First of all, there’s the cantor — I mean Hirsh-Ber, the man in whose choir I sang. You may remember my carrying around his lame daughter Dobtshe. She died back in Russia, in the pogrom, and Hirsh-Ber came to America with his wife and children to make a living.

He isn’t just a cantor here. He’s a circumciser and a titsheh too. A titsheh titshiz children. Mostly he pinches them when no one is looking. That’s because in America he isn’t allowed to hit them. They say Hirsh-Ber is doing well. He’s changed a whole lot. Well, maybe not all that much, but he dresses differently. If he had worn a hat in Kasrilevke like the one he wears here, he’d have had the whole town running after him. His jacket is shorter too. And he’s cut off his earlocks. He hasn’t touched his big beard, though. He’s the only one who hasn’t.

Your American hates a beard more than a Jew hates a pig. Once some Christian boys — loahfehz, they call them — stopped Hirsh-Ber in the strit and tried shaving his beard off. It was his good luck that some Jews came along and rescued him from the loahfehz. Since then he tucks his beard into his overcoat whenever he walks in the strit.

Bereh the shoemaker is here too. That’s the man whose rats Elye tried getting rid of. I’ve told you he likes to spin yarns. No one else would dream of the things he makes up. In fact, he’s one lying Jew. In America that’s called a blahfeh.

Bereh is the same Bereh as always. If a third of what he said about his shoes were correct, he’d be pretty well off. He says he’s the biggest shoemaker in America. The whole country, he says, wears his boots. The prehzident himself has ordered a pair — he swears it with such oaths that you’d have to believe him even if he wasn’t a Jew. My brother Elye says it’s as true as his story of the cat-eating rats. In short, he’s blahfink. In Jewish you would say, “He’s rattling the teapot.”

I like “rattling the teapot” a lot better. I like it so much that I drew it. I mean I drew Bereh the shoemaker shaking a big teapot in the air. Everyone died laughing. Even Elye gave it half a smile. He doesn’t whack me for doodling any more. He just grumbles and says, “If you have nothing to do, I suppose you may as well do it.”

Who else should I tell you about? Rich Yosi is in America too. Once we all dreamed of having a fraction of his money. Now he doesn’t have it himself. How’s that? The pogrom did him in. I don’t mean he was hurt or anything, but he did lose everything he had. His furniture was smashed, his linens were torn, and all the goods were stolen from his store. He and his family escaped by hiding for three days in the cellar and nearly starving to death. But that wasn’t the worst of it. The worst was that his debtors went bankrupt. That made him go bankrupt himself. Who would have imagined Rich Yosi running away from his creditors? He cleared out in the middle of the night — for America.

Do you remember Yosi’s bug-eyed son Henekh, the one who laughed at me for going to America? Now he walks the strits of New York.

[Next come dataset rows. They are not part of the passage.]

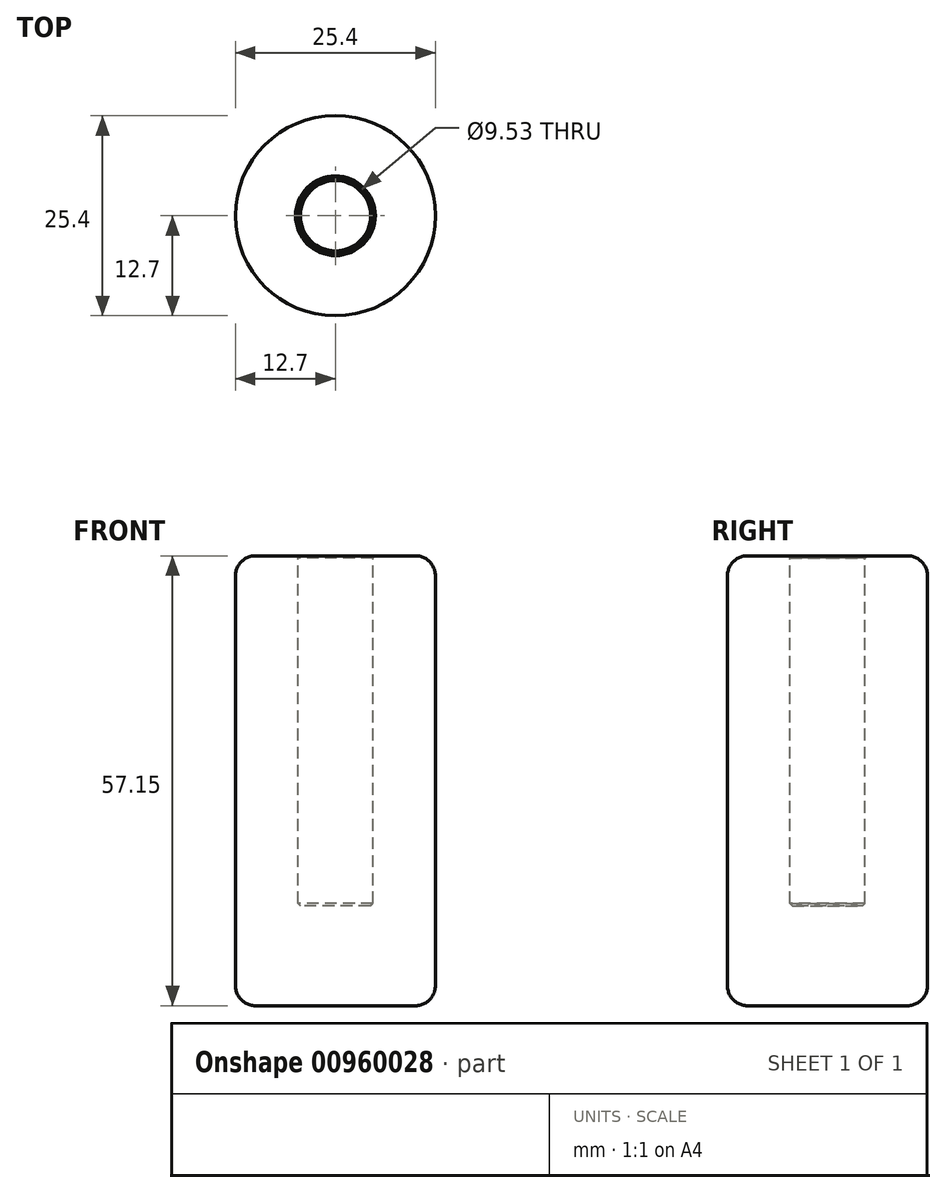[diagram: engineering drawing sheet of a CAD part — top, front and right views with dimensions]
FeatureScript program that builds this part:
annotation { "Feature Type Name" : "Feature", "Feature Type Description" : "" }
export const myFeature = defineFeature(function(context is Context, id is Id, definition is map)
    precondition{}
    {
        {
            var Q0;
            Q0=qCreatedBy(makeId("Top.planeOp"),FACE);
            var sketch = newSketch(context, id + "F0", { "sketchPlane" : qUnion([Q0])});
            skCircle(sketch, "E0", {"center": v(0, 0) * mm, "radius": 12.7 * mm});
            skSolve(sketch);
        }
        {
            var Q0;
            Q0=qSketchRegion(id+"F0",true);
            extrude(context, id + "F1", {"entities" : qUnion([Q0]), "depth" : 57.15 * mm, "offsetDistance" : 25.4 * mm});
        }
        {
            var Q0;
            Q0=makeQuery(id+"F1.opExtrude","CAP_FACE",FACE,{"disambiguationData":[OSD([sQuery(id+"F0.wireOp",EDGE,"E0")])],"isStart":false});
            var sketch = newSketch(context, id + "F2", { "sketchPlane" : qUnion([Q0])});
            skCircle(sketch, "E1", {"center": v(0, 0) * mm, "radius": 4.76 * mm});
            skSolve(sketch);
        }
        {
            var Q0;
            Q0=qSketchRegion(id+"F2",true);
            extrude(context, id + "F3", {"entities" : qUnion([Q0]), "operationType" : NewBodyOperationType.REMOVE, "oppositeDirection" : true, "depth" : 44.45 * mm, "offsetDistance" : 25.4 * mm});
        }
        {
            var Q0;
            Q0=makeQuery(id+"F1.opExtrude","CAP_FACE",FACE,{"disambiguationData":[OSD([sQuery(id+"F0.wireOp",EDGE,"E0")])],"isStart":true});
            var Q1;
            Q1=makeQuery(id+"F1.opExtrude","CAP_EDGE",EDGE,{"disambiguationData":[OSD([sQuery(id+"F0.wireOp",EDGE,"E0")])],"isStart":false});
            fillet(context, id + "F4", {"entities" : qUnion([Q0, Q1]), "radius" : 2.54 * mm, "tangentPropagation" : true, "allowEdgeOverflow" : false});
        }
        {
            var Q0;
            Q0=makeQuery(id+"F3.boolean.opBoolean","COPY",EDGE,{"derivedFrom":makeQuery(id+"F3.opExtrude","CAP_EDGE",EDGE,{"disambiguationData":[OSD([sQuery(id+"F2.wireOp",EDGE,"E1")])],"isStart":false})});
            var Q1;
            Q1=makeQuery(id+"F1.opExtrude","CAP_FACE",FACE,{"disambiguationData":[OSD([sQuery(id+"F0.wireOp",EDGE,"E0")])],"isStart":false});
            chamfer(context, id + "F5", {"entities" : qUnion([Q0, Q1]), "width" : .3 * mm, "tangentPropagation" : true});
        }
    });
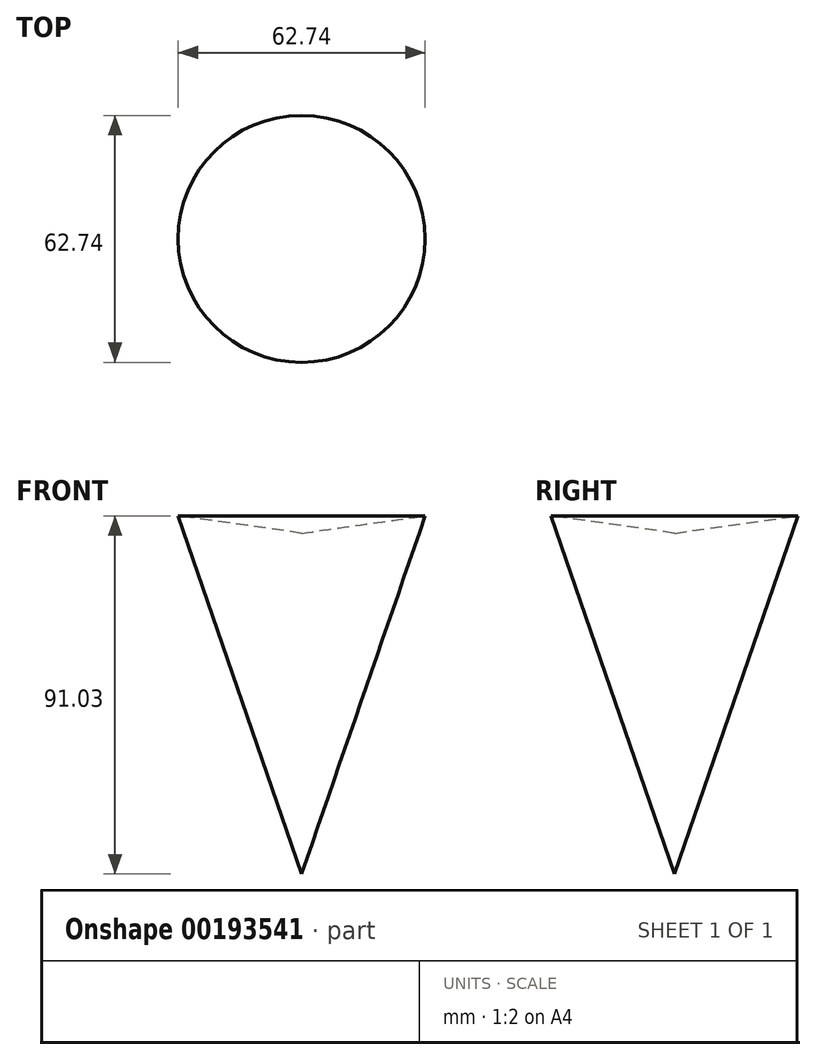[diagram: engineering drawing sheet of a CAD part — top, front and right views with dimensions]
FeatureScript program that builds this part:
annotation { "Feature Type Name" : "Feature", "Feature Type Description" : "" }
export const myFeature = defineFeature(function(context is Context, id is Id, definition is map)
    precondition{}
    {
        {
            var Q0;
            Q0=qCreatedBy(makeId("Front.planeOp"),FACE);
            var sketch = newSketch(context, id + "F0", { "sketchPlane" : qUnion([Q0])});
            skLineSegment(sketch, "E0", {"start": v(-31.37, 27.62) * mm, "end": v(0, -63.4) * mm});
            skLineSegment(sketch, "E1", {"start": v(-31.37, 27.62) * mm, "end": v(0, 23.2) * mm});
            skLineSegment(sketch, "E2", {"start": v(0, 23.2) * mm, "end": v(0, -63.4) * mm});
            skSolve(sketch);
        }
        {
            var Q0;
            Q0 = qSketchRegion(id + "F0", true);
            var Q1;
            Q1=sQuery(id+"F0.wireOp",EDGE,"E2");
            revolve(context, id + "F1", {"entities" : qUnion([Q0]), "axis" : qUnion([Q1]), "revolveType" : RevolveType.FULL});
        }
    });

He looks the other way when he sees me. It’s beneath him to talk to me even now. Wasn’t Haman the proud one too! My friend Mendl says he’ll make him black-eyed Henekh. Mendl doesn’t like swellheads.

And to take the cake, Menashe the doctor is here with the Doct’ress! You know all about their garden with its peaches, cherries, apples, and pears. Well, it went up in smoke. The whole place burned to a crisp. You wouldn’t recognize the two of them. They’re old and gray. Menashe wheels a pushcart with apples and oranges and the Doct’ress peddles tea. “It could break your heart,” my mother says, all teary-eyed.